Launch Complex 11 (LC-11) at Cape Canaveral Space Force Station, Florida, is a launch complex used by Atlas missiles between 1958 and 1964. It is the southernmost of the launch pads known as Missile Row. When it was built, it, along with complexes 12, 13 and 14, featured a more robust design than many contemporary pads, due to the greater power of the Atlas compared to other rockets of the time. It was larger, and featured a concrete launch pedestal  that was  tall and a reinforced blockhouse.

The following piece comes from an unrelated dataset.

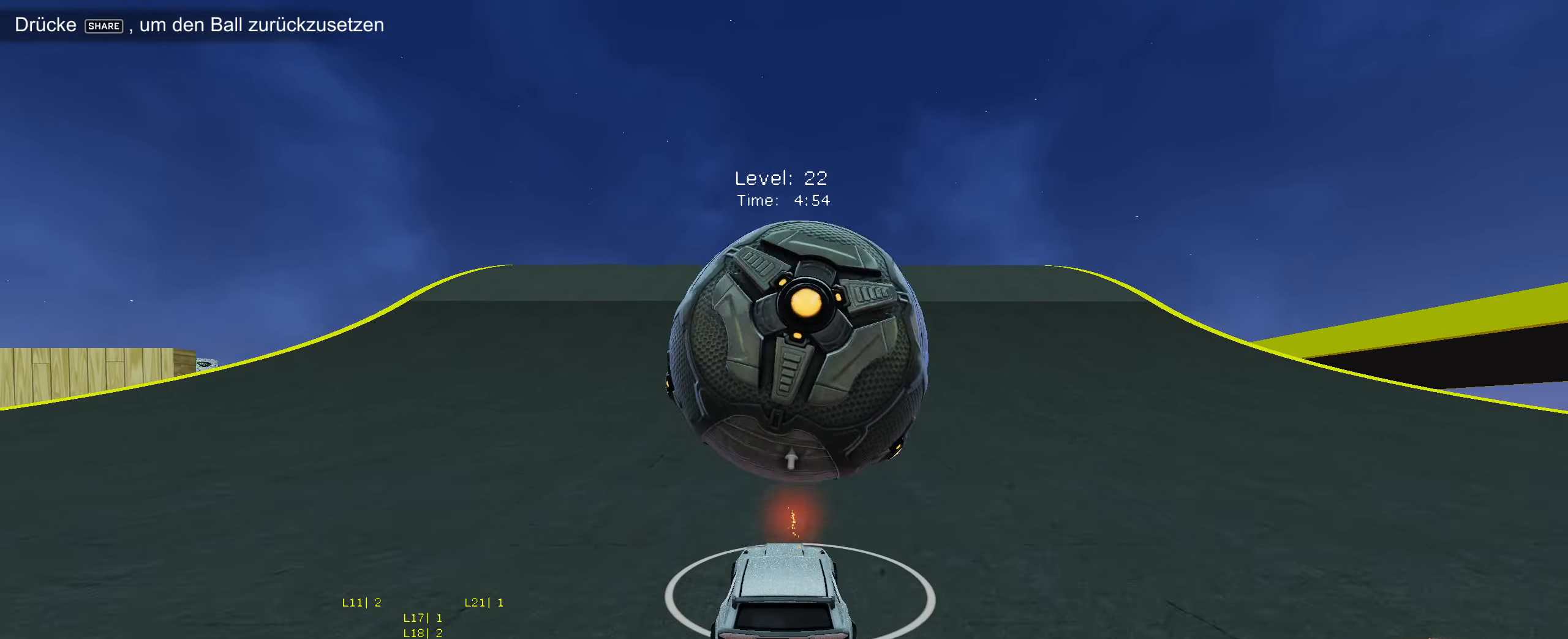
{"buttons": ["R2"], "left_stick": "center", "events": [[50, "CIRCLE", "up"], [150, "R2", "up"], [200, "R2", "down"], [250, "CIRCLE", "down"], [250, "left_stick", "right"], [317, "left_stick", "center"], [450, "CIRCLE", "up"]]}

The rockets were delivered to the launch pad by a ramp on the southwest side of the launch pedestal.

Thirty-two Atlas B, D, E and F missiles were launched on suborbital test flights from LC-11. The first launch to use the complex was Atlas 3B, the first flight of a complete Atlas, which was launched on 19 July 1958. In addition to the suborbital tests, one orbital launch was conducted from the complex. On 18 December 1958, Atlas 10B launched SCORE, the world's first communications satellite, into low Earth orbit.

The area of LC-11 is currently leased to Blue Origin.

Explosions
Two on-pad explosions occurred on LC-11. The first was Missile 48D in April 1960, which suffered combustion instability and exploded on the pad. Although no specific cause for the combustion instability could be determined, the separate duct for the booster turbine exhaust had been removed from the Atlas pads at CCAS earlier in the year since it was considered unnecessary and complicated ground testing of the missiles. The failure occurred slightly under a month after Missile 51D had exploded on LC-13 due to combustion instability, and after these back-to-back failures, it was decided to put the exhaust duct back on the pads. Although there was no evidence indicating that the lack of the exhaust ducts caused the failures, program officials decided to play it safe, and in any case wanted the pads to conform with Atlas D silo configurations.

The second explosion on LC-11 was when Missile 11F blew up one second after liftoff in April 1962 due to a turbopump failure. In both causes, pad damage was relatively light and LC-11 restored to use in two months.

Later history
Following the end of Atlas testing at Cape Canaveral, LC-11 was the only one of the four Atlas pads to not be used for space launches, and hence was first of the four pads to be deactivated. Following deactivation, the mobile service tower and support equipment were dismantled, and the site was unmaintained for over 50 years.

Blue Origin use

Blue Origin has leased the site to redevelop it for their use. On March 29, 2017, it was reported that Blue Origin has chosen LC-11 to conduct test firings of the BE-4 engine. LC-11 is located near Spaceport Florida Launch Complex 36, which will support launches of Blue Origin's New Glenn Launch Vehicle, currently scheduled for a launch no-earlier then 2020.  Throughout 2017, aerial / satellite imagery from Planet Explorer showed that construction of a new facility was underway there. In 2019 aerial photos showed a complete test stand. The test stands have two bays allow Blue Origin to test two engines at once.